I just got through sharing this past week with a couple of bereaved parent support groups on the topic of “Bringing our child with us into a New Year”.
We talked about how time is tricky once a child goes to Heaven.
In the course of our conversation, I talked about Psalm 139:16.
I know for some parents it brings tremendous comfort.
For others, it feels like the plainest interpretation (in English, at least) is that God ordained our child’s death and that feels cruel.
For what it’s worth, after consulting as many different translations as I could find and looking up key words in a concordance, this is how I think about that verse.
God is outside time. That’s why the Bible says Jesus “was slain from the foundation of the world”.
Yet we know, historically, that Jesus’ death occurred on a specific day in human history. When the Son of God came as the Son of Man and took on flesh, He was as much a prisoner of time as we are. That is why He wept with Mary and Martha at the death of Lazarus.
It’s not that God ordained my son’s death, it’s that He knew precisely when it would occur. If my son had not left his apartment that night and driven his motorcycle too fast in a curve, I do not for one minute think God would have sent a lightning bolt to end his life because it was “his day to die”.
Our lives are laid out before Him from birth through eternity and nothing is a surprise to Him.
He knows the end from the beginning.
And yet…He has also given us free will.
He has created a world in which biology, physics, and other natural laws prevail.
Sin has marred that creation and so bad things happen. Sometimes the bad things are a result of cells that grow out of control or body parts that don’t function properly. Sometimes the bad things are due to the sin of others or ourselves. Sometimes the bad things are “acts of nature”.

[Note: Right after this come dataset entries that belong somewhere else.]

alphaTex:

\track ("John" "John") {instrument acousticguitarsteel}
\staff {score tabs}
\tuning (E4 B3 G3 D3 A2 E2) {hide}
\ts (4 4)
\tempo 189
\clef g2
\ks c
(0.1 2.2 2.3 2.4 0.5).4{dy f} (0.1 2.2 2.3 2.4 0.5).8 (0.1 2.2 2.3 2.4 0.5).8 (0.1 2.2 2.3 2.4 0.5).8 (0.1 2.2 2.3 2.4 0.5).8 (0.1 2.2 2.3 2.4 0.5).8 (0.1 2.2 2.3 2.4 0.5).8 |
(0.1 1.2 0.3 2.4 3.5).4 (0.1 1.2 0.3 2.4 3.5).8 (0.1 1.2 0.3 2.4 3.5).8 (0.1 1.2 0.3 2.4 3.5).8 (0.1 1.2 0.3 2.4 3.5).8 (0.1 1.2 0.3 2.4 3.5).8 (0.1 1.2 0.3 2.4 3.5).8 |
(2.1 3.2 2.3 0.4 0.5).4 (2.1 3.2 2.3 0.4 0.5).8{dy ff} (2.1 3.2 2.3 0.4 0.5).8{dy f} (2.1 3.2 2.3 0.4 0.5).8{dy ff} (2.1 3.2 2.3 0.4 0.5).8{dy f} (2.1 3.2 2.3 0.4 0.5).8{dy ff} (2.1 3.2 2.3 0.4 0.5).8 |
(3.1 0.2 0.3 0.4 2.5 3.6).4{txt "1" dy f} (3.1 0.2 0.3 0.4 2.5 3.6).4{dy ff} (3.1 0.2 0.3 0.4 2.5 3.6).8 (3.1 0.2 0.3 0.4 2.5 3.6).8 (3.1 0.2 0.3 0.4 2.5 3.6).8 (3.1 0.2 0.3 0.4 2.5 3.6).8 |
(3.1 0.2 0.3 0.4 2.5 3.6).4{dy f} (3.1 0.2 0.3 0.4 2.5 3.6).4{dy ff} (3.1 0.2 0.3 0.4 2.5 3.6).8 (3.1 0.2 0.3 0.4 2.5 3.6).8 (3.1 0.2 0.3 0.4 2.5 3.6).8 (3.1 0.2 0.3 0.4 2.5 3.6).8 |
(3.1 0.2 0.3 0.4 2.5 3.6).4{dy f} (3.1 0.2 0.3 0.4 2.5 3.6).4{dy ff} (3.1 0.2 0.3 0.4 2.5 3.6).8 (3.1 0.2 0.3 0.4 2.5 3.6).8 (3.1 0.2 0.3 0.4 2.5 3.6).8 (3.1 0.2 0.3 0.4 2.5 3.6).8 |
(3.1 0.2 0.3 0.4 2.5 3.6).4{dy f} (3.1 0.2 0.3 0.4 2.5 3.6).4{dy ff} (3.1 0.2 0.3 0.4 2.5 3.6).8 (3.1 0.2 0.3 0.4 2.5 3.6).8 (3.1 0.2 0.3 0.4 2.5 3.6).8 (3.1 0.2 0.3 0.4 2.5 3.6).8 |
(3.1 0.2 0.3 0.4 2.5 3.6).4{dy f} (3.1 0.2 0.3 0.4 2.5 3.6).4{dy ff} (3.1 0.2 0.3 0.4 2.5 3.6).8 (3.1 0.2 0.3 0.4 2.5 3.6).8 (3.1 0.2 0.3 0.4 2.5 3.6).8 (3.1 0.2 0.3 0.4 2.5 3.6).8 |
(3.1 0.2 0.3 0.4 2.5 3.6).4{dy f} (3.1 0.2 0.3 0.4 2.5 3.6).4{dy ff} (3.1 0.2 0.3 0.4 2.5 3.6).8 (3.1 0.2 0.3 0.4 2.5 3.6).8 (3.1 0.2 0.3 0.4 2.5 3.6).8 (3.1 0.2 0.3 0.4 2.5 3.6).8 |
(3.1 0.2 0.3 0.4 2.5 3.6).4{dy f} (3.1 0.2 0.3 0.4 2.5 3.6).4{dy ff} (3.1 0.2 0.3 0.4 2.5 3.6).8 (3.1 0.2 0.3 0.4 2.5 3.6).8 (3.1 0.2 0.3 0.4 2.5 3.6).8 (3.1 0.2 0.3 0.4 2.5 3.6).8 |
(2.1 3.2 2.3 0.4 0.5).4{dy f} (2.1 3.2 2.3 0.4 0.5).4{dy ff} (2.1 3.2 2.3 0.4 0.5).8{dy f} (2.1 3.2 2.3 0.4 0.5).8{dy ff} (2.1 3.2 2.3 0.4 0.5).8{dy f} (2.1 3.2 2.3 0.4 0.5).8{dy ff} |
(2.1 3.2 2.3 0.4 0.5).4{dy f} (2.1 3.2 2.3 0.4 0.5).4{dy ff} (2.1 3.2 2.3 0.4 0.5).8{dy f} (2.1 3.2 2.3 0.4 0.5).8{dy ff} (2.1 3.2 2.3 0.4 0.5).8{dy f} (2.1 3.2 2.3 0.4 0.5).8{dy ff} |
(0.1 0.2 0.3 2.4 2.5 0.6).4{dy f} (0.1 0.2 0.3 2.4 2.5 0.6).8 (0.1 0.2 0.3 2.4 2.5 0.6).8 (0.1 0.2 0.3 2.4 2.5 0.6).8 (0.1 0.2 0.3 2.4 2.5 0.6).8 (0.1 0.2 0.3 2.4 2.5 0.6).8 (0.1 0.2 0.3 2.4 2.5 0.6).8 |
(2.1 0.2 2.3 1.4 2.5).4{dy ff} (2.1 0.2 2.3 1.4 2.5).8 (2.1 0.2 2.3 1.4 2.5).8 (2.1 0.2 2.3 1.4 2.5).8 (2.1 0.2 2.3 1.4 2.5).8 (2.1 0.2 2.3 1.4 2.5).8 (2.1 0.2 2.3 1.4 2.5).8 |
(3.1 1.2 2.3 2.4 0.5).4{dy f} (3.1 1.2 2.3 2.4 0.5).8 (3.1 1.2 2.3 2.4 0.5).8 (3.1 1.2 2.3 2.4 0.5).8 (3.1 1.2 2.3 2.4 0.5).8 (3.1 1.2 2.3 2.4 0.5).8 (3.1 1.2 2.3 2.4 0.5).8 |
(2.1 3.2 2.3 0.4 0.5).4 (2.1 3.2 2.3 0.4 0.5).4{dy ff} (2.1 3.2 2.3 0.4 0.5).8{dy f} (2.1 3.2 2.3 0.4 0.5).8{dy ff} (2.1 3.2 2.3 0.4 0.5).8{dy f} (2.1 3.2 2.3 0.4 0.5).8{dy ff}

Death is not God’s will for any of us but it is something we must bear because of sin. Thankfully, for those who are in Christ Jesus, physical death is not the final word!
I do not understand this even as I type it.
It’s a mystery that I’ve learned to live with every day (some days it’s easier than others!).
Still, I am more comforted by a God I cannot fathom and Who is all-knowing, all-powerful and all-loving than I would be with a god I could fit into a box of my own making.
On the hard days, I have to remind my heart of that truth.